Millions of people travel to Costa Rica each year to dive with hammerhead sharks off Cocos Island or see the resplendent quetzal take wing over the cloud forest, part of an ecotourism industry that’s been valued at $2-3 billion annually—as much as 5 percent of the nation’s GDP. Nature is part of this nation’s identity and deeply integrated into its economic future.
In 2012, I was part of a TNC team that worked on a first-of-its-kind project to protect more than 20,000 square kilometers of tropical forest and marine habitat in Costa Rica and improve the management of dozens of national parks. Known as Forever Costa Rica, this $57 million effort debuted a new approach—a Project Finance for Permanence (PFP) agreement—to work at a scale and pace that wouldn’t have otherwise been possible.
Now, as leaders across the globe debate new biodiversity protection targets under the UN Convention on Biological Diversity, many are looking to Costa Rica—which has about 25 percent of its habitats under some level of protection—as a model for how to create effective habitat protection.
The need for habitat protection across our planet is undeniable—we’ve seen a 68 percent decline in populations of birds, mammals, reptiles and amphibians globally since 1970, and statistics for ocean and freshwater species are even more dire. And as the climate continues to shift, we could witness the extinction of countless species in the next century.
At the UN Convention on Biological Diversity (CBD) meeting planned for fall of 2022, countries are expected to support a global goal of protecting 30 percent of land, freshwater, and marine habitats by 2030—an approach known as 30x30. And many nations are committing to similarly ambitious habitat protection and conservation targets within their borders, joining the High Ambition Coalition for Nature and People.
Implementing these visions won’t be easy. We have fewer than 10 years to inspire substantial transformation to a nature-positive future: a world in which the world has more nature in future decades than today.
So The Nature Conservancy, Pew Charitable Trusts, World Wildlife Fund, and ZOMALAB have banded together under a new collaborative known as Enduring Earth to bring this PFP approach that was so successful in Costa Rica to conservation efforts across the globe.
Much like an easement or a debt swap, a PFP is a legal and financial tool that makes conservation possible.
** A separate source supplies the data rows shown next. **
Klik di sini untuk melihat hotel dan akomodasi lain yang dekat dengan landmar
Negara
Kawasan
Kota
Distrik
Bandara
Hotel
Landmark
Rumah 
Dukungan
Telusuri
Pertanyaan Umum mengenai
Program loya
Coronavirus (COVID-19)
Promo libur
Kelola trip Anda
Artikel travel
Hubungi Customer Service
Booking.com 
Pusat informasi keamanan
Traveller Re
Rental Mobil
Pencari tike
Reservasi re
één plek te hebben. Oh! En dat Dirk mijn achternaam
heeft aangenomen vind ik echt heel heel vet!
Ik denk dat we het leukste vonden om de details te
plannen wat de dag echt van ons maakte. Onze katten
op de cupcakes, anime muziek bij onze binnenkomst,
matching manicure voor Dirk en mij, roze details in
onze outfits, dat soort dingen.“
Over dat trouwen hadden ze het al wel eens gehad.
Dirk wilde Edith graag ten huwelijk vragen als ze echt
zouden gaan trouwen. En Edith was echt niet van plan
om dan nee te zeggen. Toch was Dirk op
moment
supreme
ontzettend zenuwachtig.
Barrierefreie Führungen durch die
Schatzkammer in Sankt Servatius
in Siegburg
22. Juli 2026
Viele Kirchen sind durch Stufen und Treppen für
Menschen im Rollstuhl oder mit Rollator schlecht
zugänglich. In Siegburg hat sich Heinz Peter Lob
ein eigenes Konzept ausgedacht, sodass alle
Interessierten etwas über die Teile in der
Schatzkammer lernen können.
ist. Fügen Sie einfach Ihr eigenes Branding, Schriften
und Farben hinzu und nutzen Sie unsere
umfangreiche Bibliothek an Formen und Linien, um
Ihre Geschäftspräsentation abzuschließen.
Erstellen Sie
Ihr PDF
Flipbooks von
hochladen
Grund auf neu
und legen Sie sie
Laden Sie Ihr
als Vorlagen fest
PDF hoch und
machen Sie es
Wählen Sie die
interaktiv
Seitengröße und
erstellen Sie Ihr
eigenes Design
Why use the PFP approach?
- It’s about partnership: Simply put, we can accomplish more by working together. PFPs build a bigger table, bringing a diversity of stakeholders to the decision-making process. National and local governments are critical partners. And in many places partnership with Indigenous Peoples and local communities is an integral part of a PFP, ensuring that long-term management of a new protected area aligns with local goals and values.
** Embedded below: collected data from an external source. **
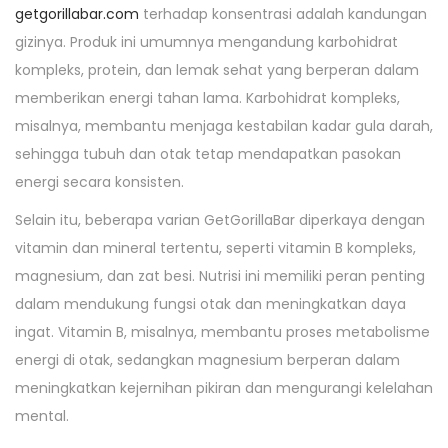
getgorillabar.com
terhadap konsentrasi adalah kandungan
gizinya. Produk ini umumnya mengandung karbohidrat
kompleks, protein, dan lemak sehat yang berperan dalam
memberikan energi tahan lama. Karbohidrat kompleks,
misalnya, membantu menjaga kestabilan kadar gula darah,
sehingga tubuh dan otak tetap mendapatkan pasokan
energi secara konsisten.
Selain itu, beberapa varian GetGorillaBar diperkaya dengan
vitamin dan mineral tertentu, seperti vitamin B kompleks,
magnesium, dan zat besi. Nutrisi ini memiliki peran penting
dalam mendukung fungsi otak dan meningkatkan daya
ingat. Vitamin B, misalnya, membantu proses metabolisme
energi di otak, sedangkan magnesium berperan dalam
meningkatkan kejernihan pikiran dan mengurangi kelelahan
mental.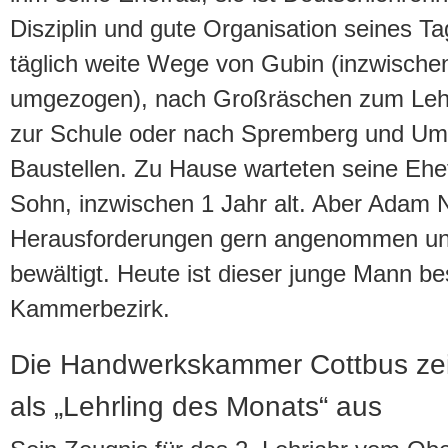
Disziplin und gute Organisation seines Ta
täglich weite Wege von Gubin (inzwischen
umgezogen), nach Großräschen zum Lehr
zur Schule oder nach Spremberg und Um
Baustellen. Zu Hause warteten seine Ehef
Sohn, inzwischen 1 Jahr alt. Aber Adam 
Herausforderungen gern angenommen und 
bewältigt. Heute ist dieser junge Mann be
Kammerbezirk.
Die Handwerkskammer Cottbus zeic
als „Lehrling des Monats“ aus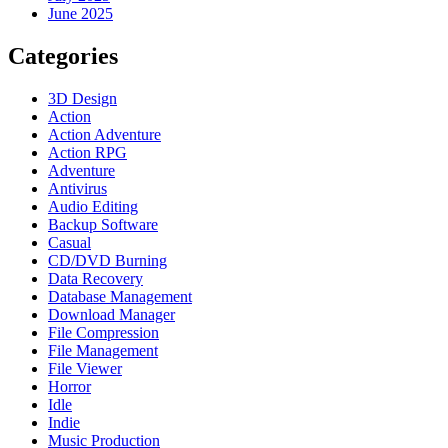
June 2025
Categories
3D Design
Action
Action Adventure
Action RPG
Adventure
Antivirus
Audio Editing
Backup Software
Casual
CD/DVD Burning
Data Recovery
Database Management
Download Manager
File Compression
File Management
File Viewer
Horror
Idle
Indie
Music Production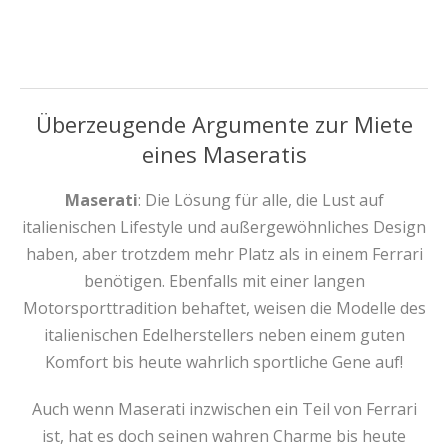
Überzeugende Argumente zur Miete
eines Maseratis
Maserati
: Die Lösung für alle, die Lust auf
italienischen Lifestyle und außergewöhnliches Design
haben, aber trotzdem mehr Platz als in einem Ferrari
benötigen. Ebenfalls mit einer langen
Motorsporttradition behaftet, weisen die Modelle des
italienischen Edelherstellers neben einem guten
Komfort bis heute wahrlich sportliche Gene auf!
Auch wenn Maserati inzwischen ein Teil von Ferrari
ist, hat es doch seinen wahren Charme bis heute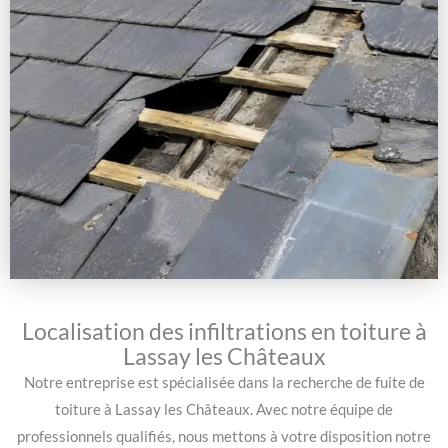
Localisation des infiltrations en toiture à
Lassay les Châteaux
Notre entreprise est spécialisée dans la recherche de fuite de
toiture à Lassay les Châteaux. Avec notre équipe de
professionnels qualifiés, nous mettons à votre disposition notre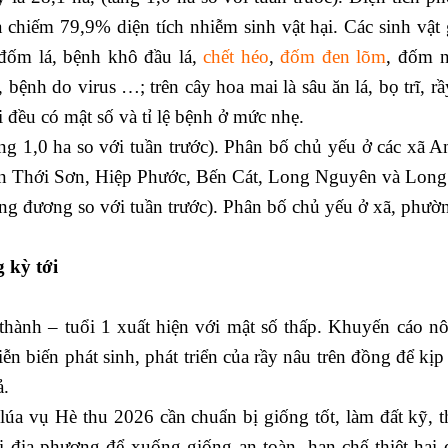
ha chiếm 79,9% diện tích nhiễm sinh vật hại. Các sinh vật
 đốm lá, bệnh khô đầu lá,
chết héo
,
đốm đen lõm
, đốm n
 bệnh do virus …; trên cây hoa mai là sâu ăn lá, bọ trĩ, r
 đều có mật số và tỉ lệ bệnh ở mức nhẹ.
ăng 1,0 ha so với tuần trước). Phân bố chủ yếu ở các xã 
n Thới Sơn, Hiệp Phước, Bến Cát, Long Nguyên và Long
ơng đương so với tuần trước). Phân bố chủ yếu ở xã, phườ
g kỳ tới
thành – tuổi 1 xuất hiện với mật số thấp. Khuyến cáo n
n biến phát sinh, phát triển của rầy nâu trên đồng để kịp
ả.
úa vụ Hè thu 2026 cần chuẩn bị giống tốt, làm đất kỹ, t
ại địa phương để xuống giống an toàn, hạn chế thiệt hại 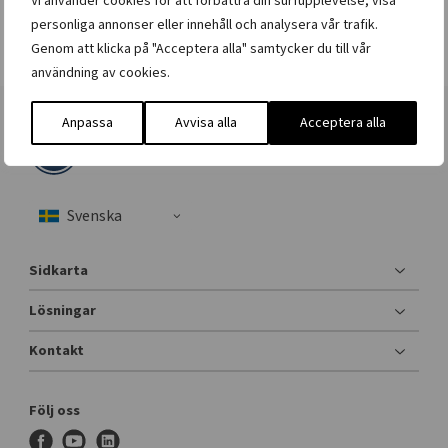
Vi använder cookies för att förbättra din surfupplevelse, visa
personliga annonser eller innehåll och analysera vår trafik.
Genom att klicka på "Acceptera alla" samtycker du till vår
användning av cookies.
Anpassa
Avvisa alla
Acceptera alla
Sidkarta
Lösningar
Kontakt
Följ oss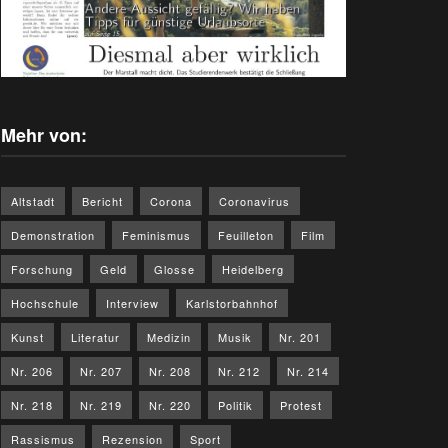
Mehr von:
Altstadt
Bericht
Corona
Coronavirus
Demonstration
Feminismus
Feuilleton
Film
Forschung
Geld
Glosse
Heidelberg
Hochschule
Interview
Karlstorbahnhof
Kunst
Literatur
Medizin
Musik
Nr. 201
Nr. 206
Nr. 207
Nr. 208
Nr. 212
Nr. 214
Nr. 218
Nr. 219
Nr. 220
Politik
Protest
Rassismus
Rezension
Sport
- It’s about scope and scale: The PFP, which consolidates negotiating, planning, legal governance and fundraising for many partners under one umbrella, allows these projects to grow bigger and move faster, without leaving local communities behind. These projects are not incremental. They are significant efforts with significant global impacts, and thus can attract funding from sources that other initiatives might not inspire. We aim to raise more than $1 billion in private and public funding over the next decade, alongside financial commitments from host country governments and locally developed sustainable-financing mechanisms—for a total of $4 billion to launch a portfolio of 20 large conservation initiatives across the planet.
- It’s about durability: These projects are developed in concert with local governments and communities to ensure support for a conserved area over time, and they also create financial structures to guarantee that funds will be available for long-term monitoring and management. These are not “paper parks” whose ambition outstrips the reality of implementation; these are places that will be managed for nature and for the needs of local people, forever.
Together, Enduring Earth aims to work in 20 places worldwide, developing projects that address both the climate and biodiversity crises. To start, TNC will lead efforts for the collaborative in Mongolia, Kenya, Gabon and Canada, building on decades of locally led conservation success. We’ll continue longstanding TNC approaches to respectful partnership and good science, but we’ll also be able to supercharge these efforts with the power of a broad partnership.
TNC has never worked with its peers in the conservation world in quite this way. We’re more than partners in a large, dispersed coalition, as we’ve been in the past. We’re working together to build a joint vision that adds up to far more than the sum of its parts, and we’re each contributing our organization’s unique strengths to realize that better world for nature and for people.